***** Records provided *****

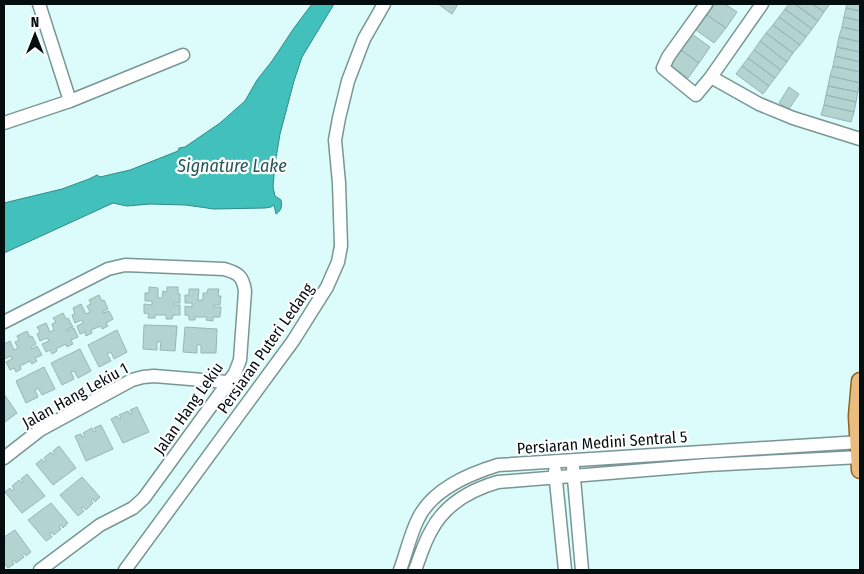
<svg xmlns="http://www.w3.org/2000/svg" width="864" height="574" viewBox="0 0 864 574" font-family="'Fira Sans Condensed',sans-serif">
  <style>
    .water { fill: #41c0bc; stroke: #2f8b88 }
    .building { fill: #b3d3d1; stroke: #97b5b4 }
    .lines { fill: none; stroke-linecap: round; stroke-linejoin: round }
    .minor-casing { stroke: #789694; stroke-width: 15 }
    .major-casing { stroke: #8f6222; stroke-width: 19 }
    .minor { stroke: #fff; stroke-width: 12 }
    .major { stroke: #e9bc80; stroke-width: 16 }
    .labels { text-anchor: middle; stroke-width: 4.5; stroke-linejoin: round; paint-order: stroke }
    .street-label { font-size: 16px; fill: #040e0e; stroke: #fff }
    .water-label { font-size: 18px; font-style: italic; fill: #245856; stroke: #fff }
  </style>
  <rect width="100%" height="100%" fill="#dbfcfa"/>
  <path class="water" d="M312,4h22l-32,53 -8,24 -14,53 -5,30 -2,23 2,9 6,4c1,6 1,10 -5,14l-2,-9 -3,2 -6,1 -51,1 -28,-4 -36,-1 -23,2 -14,-3 -109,50v-50l58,-14 27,-10 8,-4 3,2 30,-7 48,-19 1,-3 6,-1 35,-24 25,-22 12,-21 15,-19 22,-33z"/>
  <path class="building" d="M438,4h20l-6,10z
    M715,4h10l12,8 -11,16 -19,-13z
    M789,4h6l23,17 -6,8 -27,-20z
    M795,4h17l12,8 -6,9z
    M812,4h18l-6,8z
    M847,4h13v7l-14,-3z
    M846,8l14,3v10l-16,-4z
    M785,9l27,20 -6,8 -27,-20z
    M707,15l19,13 -12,15 -18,-13z
    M779,17l27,20 -6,8 -27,-20z
    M844,17l16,4v10l-18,-4z
    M773,25l27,20 -7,8 -27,-20z
    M842,27l18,4v11l-21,-5z
    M766,33l27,20 -6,9 -27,-21z
    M692,34l18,13 -11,16 -18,-13z
    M839,37l21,5v10l-23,-5z
    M760,41l27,21 -6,8 -27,-20z
    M837,47l23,5v10l-25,-6z
    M681,50l18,13 -11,15 -18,-13z
    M754,50l27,20 -6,8 -27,-20z
    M835,56l25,6v10l-27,-6z
    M748,58l27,20 -6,8 -27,-20z
    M742,66l27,20 -6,8 -27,-20z
    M833,66l27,6v11l-30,-7z
    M830,76l30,7 -2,9 -30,-6z
    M828,86l30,6 -2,10 -30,-7z
    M789,87l10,7 -10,15 -10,-6z
    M826,95l30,7 -2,10 -30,-7z
    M824,105l30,7 -3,10 -30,-7z
    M149,287l9,1v10h4l1,-7 4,1v-5h11v7h2v9h-7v2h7v10h-7l-1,4h-6v-4h-11v3h-7l1,-4 -5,-1v-9l8,1v-4h-7v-8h4z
    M189,289h10l-1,11h5v-7h4l1,-4h11l-1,7h3l-1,9h-6v2h7l-1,10h-7v4l-7,-1 1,-3h-12v3h-6v-4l-4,-1v-9l7,1v-4h-7v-8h4z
    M99,295l3,6 2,-1 4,9 -6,3 1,1 6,-2 4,8 -7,4 2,3 -6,3 -1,-3 -10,4 1,3 -6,3 -1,-4 -5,2 -3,-8 6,-3 -1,-3 -7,3 -3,-8 3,-1 -2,-6 8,-4 5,10 4,-2 -3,-6 4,-2 -2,-4z
    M63,313l3,6 2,-1 5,9 -6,2v2l7,-3 4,9 -7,3 2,4 -6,3 -1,-3 -10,5 1,2 -5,3 -2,-4 -4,2 -4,-8 7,-3 -2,-3 -7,3 -3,-7 3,-2 -3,-5 9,-4 4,9 4,-2 -2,-6 4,-2 -3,-4z
    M144,325l33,1 -2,25 -15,-1 1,-8h-4v8l-14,-1z
    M185,327l32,2 -1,24h-15v-8h-4v8l-14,-1z
    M117,330l10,22 -13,7 -3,-7 -4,2 4,7 -12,6 -11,-22z
    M27,331l3,6 2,-1 4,8 -5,3v2l6,-3 5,9 -7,3 2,3 -5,3 -2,-3 -10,5 1,3 -5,3 -2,-4 -4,2 -4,-8 6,-3 -1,-3 -7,3v-15l6,-3 4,9 4,-2 -3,-6 4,-2 -2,-4z
    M80,349l11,22 -13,7 -4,-7 -3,1 3,7 -12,6 -11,-22z
    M44,367l11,22 -13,6 -4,-7 -3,2 3,7 -12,6 -10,-22z
    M4,394l13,19 -12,9 -1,-2z
    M137,407l12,25 -26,11 -12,-24 6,-3 2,3 2,-1 -2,-3 9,-4 2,3 2,-1 -2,-3z
    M101,425l12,24 -27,12 -11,-25 6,-2 1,3 3,-1 -2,-3 9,-5 2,4 2,-1 -2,-3z
    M59,446l17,22 -23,17 -17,-21 6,-5 2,3 2,-1 -2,-3 7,-6 2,3 2,-1 -2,-3z
    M27,474l18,22 -23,17 -17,-21 5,-4 2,3 2,-2 -2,-3 7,-6 3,3 1,-1 -2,-3z
    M82,477l18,20 -5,5 -2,-3 -2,2 2,2 -7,7 -3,-3 -2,1 3,3 -6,5 -18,-21z
    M51,503l17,20 -5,5 -2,-3 -2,2 2,2 -7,6 -3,-3 -1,2 2,3 -6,4 -18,-21z
    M15,530l16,22 -5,4 -2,-3 -2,2 2,2 -8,6 -2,-3 -2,1 2,3 -6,4 -4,-5v-26z"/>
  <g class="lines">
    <g class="minor-casing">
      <path id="minor" d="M39,4l31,97
        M706,4l-38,53 -5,11 33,27 15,-18 51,-73
        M711,77l48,27 34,14 67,21
        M4,123l66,-22 113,-46
        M4,322l104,-53 17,-4 99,4c14,4 19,7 21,22l-5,69 -5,13 -91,125 -11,10 -33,17 -60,45
        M4,458l36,-28 92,-50 11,-3 11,-1 73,6
        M573,467l9,103
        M555,471l10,99
        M125,570l168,-229 34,-54 11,-25 3,-16 -2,-63 -4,-43 4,-22 9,-37 16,-42 20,-35
        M400,570c6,-16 10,-35 18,-51 14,-30 51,-45 80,-54l362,-23
        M415,570c5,-13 9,-27 16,-39 14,-27 39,-41 67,-49l209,-17 153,-8"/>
    </g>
    <g class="major-casing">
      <path id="major" d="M860,381l-3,35 3,54"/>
    </g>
    <use href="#minor" class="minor"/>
    <use href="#major" class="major"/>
  </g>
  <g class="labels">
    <g class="street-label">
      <text transform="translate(265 348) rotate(-55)" y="6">Persiaran Puteri Ledang</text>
      <text transform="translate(75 395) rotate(-29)" y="6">Jalan Hang Lekiu 1</text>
      <text transform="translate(188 408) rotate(-55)" y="6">Jalan Hang Lekiu</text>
      <text transform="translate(602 442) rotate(-4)" y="6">Persiaran Medini Sentral 5</text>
    </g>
    <g class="water-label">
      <text x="232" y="172">Signature Lake</text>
    </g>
  </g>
  <rect width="864" height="574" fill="none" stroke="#040e0e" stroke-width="10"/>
  <g transform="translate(35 35)" stroke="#ffffff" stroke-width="4" paint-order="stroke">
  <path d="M0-4L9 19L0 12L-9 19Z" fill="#040e0e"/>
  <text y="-8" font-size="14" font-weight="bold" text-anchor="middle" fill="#040e0e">N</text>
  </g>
</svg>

*****

| Work order |
This exercise calls for the records to be given again exactly, without the images.

| Answer box |
<svg xmlns="http://www.w3.org/2000/svg" width="864" height="574" viewBox="0 0 864 574" font-family="'Fira Sans Condensed',sans-serif">
  <style>
    .water { fill: #41c0bc; stroke: #2f8b88 }
    .building { fill: #b3d3d1; stroke: #97b5b4 }
    .lines { fill: none; stroke-linecap: round; stroke-linejoin: round }
    .minor-casing { stroke: #789694; stroke-width: 15 }
    .major-casing { stroke: #8f6222; stroke-width: 19 }
    .minor { stroke: #fff; stroke-width: 12 }
    .major { stroke: #e9bc80; stroke-width: 16 }
    .labels { text-anchor: middle; stroke-width: 4.5; stroke-linejoin: round; paint-order: stroke }
    .street-label { font-size: 16px; fill: #040e0e; stroke: #fff }
    .water-label { font-size: 18px; font-style: italic; fill: #245856; stroke: #fff }
  </style>
  <rect width="100%" height="100%" fill="#dbfcfa"/>
  <path class="water" d="M312,4h22l-32,53 -8,24 -14,53 -5,30 -2,23 2,9 6,4c1,6 1,10 -5,14l-2,-9 -3,2 -6,1 -51,1 -28,-4 -36,-1 -23,2 -14,-3 -109,50v-50l58,-14 27,-10 8,-4 3,2 30,-7 48,-19 1,-3 6,-1 35,-24 25,-22 12,-21 15,-19 22,-33z"/>
  <path class="building" d="M438,4h20l-6,10z
    M715,4h10l12,8 -11,16 -19,-13z
    M789,4h6l23,17 -6,8 -27,-20z
    M795,4h17l12,8 -6,9z
    M812,4h18l-6,8z
    M847,4h13v7l-14,-3z
    M846,8l14,3v10l-16,-4z
    M785,9l27,20 -6,8 -27,-20z
    M707,15l19,13 -12,15 -18,-13z
    M779,17l27,20 -6,8 -27,-20z
    M844,17l16,4v10l-18,-4z
    M773,25l27,20 -7,8 -27,-20z
    M842,27l18,4v11l-21,-5z
    M766,33l27,20 -6,9 -27,-21z
    M692,34l18,13 -11,16 -18,-13z
    M839,37l21,5v10l-23,-5z
    M760,41l27,21 -6,8 -27,-20z
    M837,47l23,5v10l-25,-6z
    M681,50l18,13 -11,15 -18,-13z
    M754,50l27,20 -6,8 -27,-20z
    M835,56l25,6v10l-27,-6z
    M748,58l27,20 -6,8 -27,-20z
    M742,66l27,20 -6,8 -27,-20z
    M833,66l27,6v11l-30,-7z
    M830,76l30,7 -2,9 -30,-6z
    M828,86l30,6 -2,10 -30,-7z
    M789,87l10,7 -10,15 -10,-6z
    M826,95l30,7 -2,10 -30,-7z
    M824,105l30,7 -3,10 -30,-7z
    M149,287l9,1v10h4l1,-7 4,1v-5h11v7h2v9h-7v2h7v10h-7l-1,4h-6v-4h-11v3h-7l1,-4 -5,-1v-9l8,1v-4h-7v-8h4z
    M189,289h10l-1,11h5v-7h4l1,-4h11l-1,7h3l-1,9h-6v2h7l-1,10h-7v4l-7,-1 1,-3h-12v3h-6v-4l-4,-1v-9l7,1v-4h-7v-8h4z
    M99,295l3,6 2,-1 4,9 -6,3 1,1 6,-2 4,8 -7,4 2,3 -6,3 -1,-3 -10,4 1,3 -6,3 -1,-4 -5,2 -3,-8 6,-3 -1,-3 -7,3 -3,-8 3,-1 -2,-6 8,-4 5,10 4,-2 -3,-6 4,-2 -2,-4z
    M63,313l3,6 2,-1 5,9 -6,2v2l7,-3 4,9 -7,3 2,4 -6,3 -1,-3 -10,5 1,2 -5,3 -2,-4 -4,2 -4,-8 7,-3 -2,-3 -7,3 -3,-7 3,-2 -3,-5 9,-4 4,9 4,-2 -2,-6 4,-2 -3,-4z
    M144,325l33,1 -2,25 -15,-1 1,-8h-4v8l-14,-1z
    M185,327l32,2 -1,24h-15v-8h-4v8l-14,-1z
    M117,330l10,22 -13,7 -3,-7 -4,2 4,7 -12,6 -11,-22z
    M27,331l3,6 2,-1 4,8 -5,3v2l6,-3 5,9 -7,3 2,3 -5,3 -2,-3 -10,5 1,3 -5,3 -2,-4 -4,2 -4,-8 6,-3 -1,-3 -7,3v-15l6,-3 4,9 4,-2 -3,-6 4,-2 -2,-4z
    M80,349l11,22 -13,7 -4,-7 -3,1 3,7 -12,6 -11,-22z
    M44,367l11,22 -13,6 -4,-7 -3,2 3,7 -12,6 -10,-22z
    M4,394l13,19 -12,9 -1,-2z
    M137,407l12,25 -26,11 -12,-24 6,-3 2,3 2,-1 -2,-3 9,-4 2,3 2,-1 -2,-3z
    M101,425l12,24 -27,12 -11,-25 6,-2 1,3 3,-1 -2,-3 9,-5 2,4 2,-1 -2,-3z
    M59,446l17,22 -23,17 -17,-21 6,-5 2,3 2,-1 -2,-3 7,-6 2,3 2,-1 -2,-3z
    M27,474l18,22 -23,17 -17,-21 5,-4 2,3 2,-2 -2,-3 7,-6 3,3 1,-1 -2,-3z
    M82,477l18,20 -5,5 -2,-3 -2,2 2,2 -7,7 -3,-3 -2,1 3,3 -6,5 -18,-21z
    M51,503l17,20 -5,5 -2,-3 -2,2 2,2 -7,6 -3,-3 -1,2 2,3 -6,4 -18,-21z
    M15,530l16,22 -5,4 -2,-3 -2,2 2,2 -8,6 -2,-3 -2,1 2,3 -6,4 -4,-5v-26z"/>
  <g class="lines">
    <g class="minor-casing">
      <path id="minor" d="M39,4l31,97
        M706,4l-38,53 -5,11 33,27 15,-18 51,-73
        M711,77l48,27 34,14 67,21
        M4,123l66,-22 113,-46
        M4,322l104,-53 17,-4 99,4c14,4 19,7 21,22l-5,69 -5,13 -91,125 -11,10 -33,17 -60,45
        M4,458l36,-28 92,-50 11,-3 11,-1 73,6
        M573,467l9,103
        M555,471l10,99
        M125,570l168,-229 34,-54 11,-25 3,-16 -2,-63 -4,-43 4,-22 9,-37 16,-42 20,-35
        M400,570c6,-16 10,-35 18,-51 14,-30 51,-45 80,-54l362,-23
        M415,570c5,-13 9,-27 16,-39 14,-27 39,-41 67,-49l209,-17 153,-8"/>
    </g>
    <g class="major-casing">
      <path id="major" d="M860,381l-3,35 3,54"/>
    </g>
    <use href="#minor" class="minor"/>
    <use href="#major" class="major"/>
  </g>
  <g class="labels">
    <g class="street-label">
      <text transform="translate(265 348) rotate(-55)" y="6">Persiaran Puteri Ledang</text>
      <text transform="translate(75 395) rotate(-29)" y="6">Jalan Hang Lekiu 1</text>
      <text transform="translate(188 408) rotate(-55)" y="6">Jalan Hang Lekiu</text>
      <text transform="translate(602 442) rotate(-4)" y="6">Persiaran Medini Sentral 5</text>
    </g>
    <g class="water-label">
      <text x="232" y="172">Signature Lake</text>
    </g>
  </g>
  <rect width="864" height="574" fill="none" stroke="#040e0e" stroke-width="10"/>
  <g transform="translate(35 35)" stroke="#ffffff" stroke-width="4" paint-order="stroke">
  <path d="M0-4L9 19L0 12L-9 19Z" fill="#040e0e"/>
  <text y="-8" font-size="14" font-weight="bold" text-anchor="middle" fill="#040e0e">N</text>
  </g>
</svg>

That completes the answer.